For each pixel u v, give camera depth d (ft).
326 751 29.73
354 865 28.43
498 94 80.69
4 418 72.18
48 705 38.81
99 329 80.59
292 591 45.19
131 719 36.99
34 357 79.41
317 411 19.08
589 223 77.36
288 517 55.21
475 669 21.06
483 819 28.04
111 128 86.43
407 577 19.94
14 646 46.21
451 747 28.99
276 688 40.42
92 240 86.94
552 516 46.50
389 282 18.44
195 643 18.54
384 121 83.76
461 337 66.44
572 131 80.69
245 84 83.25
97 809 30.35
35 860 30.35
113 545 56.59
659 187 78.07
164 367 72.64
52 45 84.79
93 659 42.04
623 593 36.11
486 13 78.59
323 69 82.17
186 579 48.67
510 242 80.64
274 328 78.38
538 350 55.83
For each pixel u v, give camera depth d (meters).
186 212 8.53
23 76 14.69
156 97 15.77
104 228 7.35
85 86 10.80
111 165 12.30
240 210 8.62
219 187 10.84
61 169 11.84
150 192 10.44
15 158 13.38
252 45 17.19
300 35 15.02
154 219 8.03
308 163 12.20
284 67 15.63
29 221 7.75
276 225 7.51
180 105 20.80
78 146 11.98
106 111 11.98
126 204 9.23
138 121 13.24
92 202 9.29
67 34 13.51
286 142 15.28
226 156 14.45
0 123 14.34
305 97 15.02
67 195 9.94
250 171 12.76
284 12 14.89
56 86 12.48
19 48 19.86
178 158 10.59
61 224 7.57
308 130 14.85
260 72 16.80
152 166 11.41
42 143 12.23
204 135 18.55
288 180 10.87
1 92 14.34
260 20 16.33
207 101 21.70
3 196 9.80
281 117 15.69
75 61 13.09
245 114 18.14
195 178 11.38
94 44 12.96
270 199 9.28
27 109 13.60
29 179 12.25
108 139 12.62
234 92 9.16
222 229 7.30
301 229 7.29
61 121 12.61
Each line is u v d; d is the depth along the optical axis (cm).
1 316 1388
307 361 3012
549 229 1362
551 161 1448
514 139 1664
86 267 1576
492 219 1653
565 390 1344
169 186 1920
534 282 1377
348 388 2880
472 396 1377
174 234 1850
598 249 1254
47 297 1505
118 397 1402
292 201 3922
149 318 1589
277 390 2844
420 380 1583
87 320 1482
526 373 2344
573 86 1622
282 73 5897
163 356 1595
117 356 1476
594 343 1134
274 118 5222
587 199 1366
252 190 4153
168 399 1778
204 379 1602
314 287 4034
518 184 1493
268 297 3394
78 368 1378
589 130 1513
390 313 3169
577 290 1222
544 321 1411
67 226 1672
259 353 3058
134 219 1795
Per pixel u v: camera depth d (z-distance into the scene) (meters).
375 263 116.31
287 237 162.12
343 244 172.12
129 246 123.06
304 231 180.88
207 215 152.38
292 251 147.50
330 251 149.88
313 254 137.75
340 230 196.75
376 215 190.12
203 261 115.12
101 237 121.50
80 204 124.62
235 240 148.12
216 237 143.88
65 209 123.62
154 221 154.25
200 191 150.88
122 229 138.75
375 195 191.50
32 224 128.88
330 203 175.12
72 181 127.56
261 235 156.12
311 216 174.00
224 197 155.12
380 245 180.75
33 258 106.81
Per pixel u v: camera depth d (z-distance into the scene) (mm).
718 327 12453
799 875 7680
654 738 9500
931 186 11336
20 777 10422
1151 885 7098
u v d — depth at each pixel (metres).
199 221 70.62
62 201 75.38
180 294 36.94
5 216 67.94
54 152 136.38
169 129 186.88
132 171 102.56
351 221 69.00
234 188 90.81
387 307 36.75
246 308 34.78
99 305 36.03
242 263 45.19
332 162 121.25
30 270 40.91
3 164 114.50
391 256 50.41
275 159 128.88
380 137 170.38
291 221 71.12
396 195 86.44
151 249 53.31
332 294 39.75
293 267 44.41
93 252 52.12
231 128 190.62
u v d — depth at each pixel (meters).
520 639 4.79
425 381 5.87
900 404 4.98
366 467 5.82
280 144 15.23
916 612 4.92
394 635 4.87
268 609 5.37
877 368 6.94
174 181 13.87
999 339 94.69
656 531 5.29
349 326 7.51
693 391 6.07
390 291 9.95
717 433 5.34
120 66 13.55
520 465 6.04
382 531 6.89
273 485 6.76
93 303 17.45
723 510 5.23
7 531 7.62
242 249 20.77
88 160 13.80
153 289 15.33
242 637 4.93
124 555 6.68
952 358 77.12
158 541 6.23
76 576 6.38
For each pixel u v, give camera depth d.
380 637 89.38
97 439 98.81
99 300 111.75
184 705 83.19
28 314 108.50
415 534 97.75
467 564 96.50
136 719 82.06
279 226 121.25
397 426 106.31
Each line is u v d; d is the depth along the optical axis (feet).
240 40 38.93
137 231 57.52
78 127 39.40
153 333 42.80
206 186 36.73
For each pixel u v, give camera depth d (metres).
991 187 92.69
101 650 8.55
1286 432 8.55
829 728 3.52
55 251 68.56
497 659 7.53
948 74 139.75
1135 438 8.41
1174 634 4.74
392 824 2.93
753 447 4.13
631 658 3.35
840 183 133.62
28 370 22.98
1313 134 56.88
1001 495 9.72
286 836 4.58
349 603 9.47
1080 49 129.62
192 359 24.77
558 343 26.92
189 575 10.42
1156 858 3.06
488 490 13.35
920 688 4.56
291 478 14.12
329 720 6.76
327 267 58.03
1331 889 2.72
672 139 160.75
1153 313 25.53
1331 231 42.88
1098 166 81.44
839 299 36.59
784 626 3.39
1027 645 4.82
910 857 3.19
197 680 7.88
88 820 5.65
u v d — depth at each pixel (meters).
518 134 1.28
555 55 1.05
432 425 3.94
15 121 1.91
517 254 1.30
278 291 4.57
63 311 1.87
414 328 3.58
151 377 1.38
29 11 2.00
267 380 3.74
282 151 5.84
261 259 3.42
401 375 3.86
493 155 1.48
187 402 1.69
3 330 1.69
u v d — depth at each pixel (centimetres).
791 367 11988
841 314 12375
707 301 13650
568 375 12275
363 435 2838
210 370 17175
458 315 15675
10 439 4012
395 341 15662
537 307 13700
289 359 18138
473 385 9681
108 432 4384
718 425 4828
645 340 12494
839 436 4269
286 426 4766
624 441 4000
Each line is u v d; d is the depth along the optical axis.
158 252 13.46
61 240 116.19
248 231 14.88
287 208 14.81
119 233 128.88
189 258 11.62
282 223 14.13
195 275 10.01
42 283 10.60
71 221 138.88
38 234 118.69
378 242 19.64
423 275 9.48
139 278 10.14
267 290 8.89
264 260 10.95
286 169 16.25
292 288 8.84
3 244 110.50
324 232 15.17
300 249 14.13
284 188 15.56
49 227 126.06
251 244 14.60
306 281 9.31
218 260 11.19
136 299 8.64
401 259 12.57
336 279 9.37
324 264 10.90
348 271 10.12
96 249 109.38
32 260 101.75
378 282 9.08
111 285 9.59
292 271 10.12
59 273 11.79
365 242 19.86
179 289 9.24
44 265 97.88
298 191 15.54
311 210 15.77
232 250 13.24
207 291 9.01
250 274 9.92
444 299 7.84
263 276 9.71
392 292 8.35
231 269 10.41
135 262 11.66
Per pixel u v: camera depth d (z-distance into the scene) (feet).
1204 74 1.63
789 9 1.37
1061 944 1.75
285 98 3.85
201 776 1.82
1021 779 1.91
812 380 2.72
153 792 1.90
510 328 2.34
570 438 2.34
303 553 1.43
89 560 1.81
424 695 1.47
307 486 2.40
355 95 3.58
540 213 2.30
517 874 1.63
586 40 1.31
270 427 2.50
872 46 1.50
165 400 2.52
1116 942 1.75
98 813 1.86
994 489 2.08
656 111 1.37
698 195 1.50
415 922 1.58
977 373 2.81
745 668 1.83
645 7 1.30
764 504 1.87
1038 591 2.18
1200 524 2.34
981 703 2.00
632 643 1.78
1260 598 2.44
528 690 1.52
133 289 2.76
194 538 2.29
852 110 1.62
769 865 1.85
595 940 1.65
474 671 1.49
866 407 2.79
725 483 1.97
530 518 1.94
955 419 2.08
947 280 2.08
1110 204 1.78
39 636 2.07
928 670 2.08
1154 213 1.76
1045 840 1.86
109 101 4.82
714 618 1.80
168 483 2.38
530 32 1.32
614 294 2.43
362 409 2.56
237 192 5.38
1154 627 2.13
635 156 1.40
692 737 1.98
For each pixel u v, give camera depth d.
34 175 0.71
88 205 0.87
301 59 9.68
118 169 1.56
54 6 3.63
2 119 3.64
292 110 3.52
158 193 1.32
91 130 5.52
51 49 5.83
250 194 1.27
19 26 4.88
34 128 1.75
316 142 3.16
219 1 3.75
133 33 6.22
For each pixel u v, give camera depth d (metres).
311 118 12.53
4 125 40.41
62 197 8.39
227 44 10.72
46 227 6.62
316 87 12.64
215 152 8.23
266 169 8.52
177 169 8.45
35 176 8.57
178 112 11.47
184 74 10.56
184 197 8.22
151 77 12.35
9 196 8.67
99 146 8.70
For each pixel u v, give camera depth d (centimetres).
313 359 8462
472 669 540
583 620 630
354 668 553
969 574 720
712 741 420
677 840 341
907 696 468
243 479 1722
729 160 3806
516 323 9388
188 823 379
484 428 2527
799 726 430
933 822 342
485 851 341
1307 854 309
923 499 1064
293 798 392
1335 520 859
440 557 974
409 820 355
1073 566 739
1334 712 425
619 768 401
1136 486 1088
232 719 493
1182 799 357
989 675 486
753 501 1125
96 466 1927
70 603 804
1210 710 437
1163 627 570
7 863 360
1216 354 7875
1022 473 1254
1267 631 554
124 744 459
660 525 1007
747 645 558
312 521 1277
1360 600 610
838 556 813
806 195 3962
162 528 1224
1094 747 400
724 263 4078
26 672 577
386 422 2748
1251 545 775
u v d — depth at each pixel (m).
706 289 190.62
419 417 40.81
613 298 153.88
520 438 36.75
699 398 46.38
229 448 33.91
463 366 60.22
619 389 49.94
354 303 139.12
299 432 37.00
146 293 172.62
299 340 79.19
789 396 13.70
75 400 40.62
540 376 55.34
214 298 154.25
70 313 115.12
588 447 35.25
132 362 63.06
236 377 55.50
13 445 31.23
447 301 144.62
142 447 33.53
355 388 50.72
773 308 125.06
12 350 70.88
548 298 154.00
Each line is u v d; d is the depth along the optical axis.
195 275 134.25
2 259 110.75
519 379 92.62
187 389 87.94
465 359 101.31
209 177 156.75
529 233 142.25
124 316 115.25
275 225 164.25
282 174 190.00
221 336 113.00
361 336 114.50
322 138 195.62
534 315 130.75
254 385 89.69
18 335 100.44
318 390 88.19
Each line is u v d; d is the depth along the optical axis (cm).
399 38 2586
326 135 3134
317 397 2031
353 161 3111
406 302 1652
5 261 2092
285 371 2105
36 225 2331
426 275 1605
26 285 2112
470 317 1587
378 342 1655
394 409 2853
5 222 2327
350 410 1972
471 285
---------------
• [Assignment]: Reproduce verbatim only the segment of the listing bounded by the line containing "56 86 12.48" and the line containing "565 390 1344", with both boundary lines included.

• [Response to this exercise]:
56 86 12.48
19 48 19.86
178 158 10.59
61 224 7.57
308 130 14.85
260 72 16.80
152 166 11.41
42 143 12.23
204 135 18.55
288 180 10.87
1 92 14.34
260 20 16.33
207 101 21.70
3 196 9.80
281 117 15.69
75 61 13.09
245 114 18.14
195 178 11.38
94 44 12.96
270 199 9.28
27 109 13.60
29 179 12.25
108 139 12.62
234 92 9.16
222 229 7.30
301 229 7.29
61 121 12.61
Each line is u v d; d is the depth along the optical axis (cm).
1 316 1388
307 361 3012
549 229 1362
551 161 1448
514 139 1664
86 267 1576
492 219 1653
565 390 1344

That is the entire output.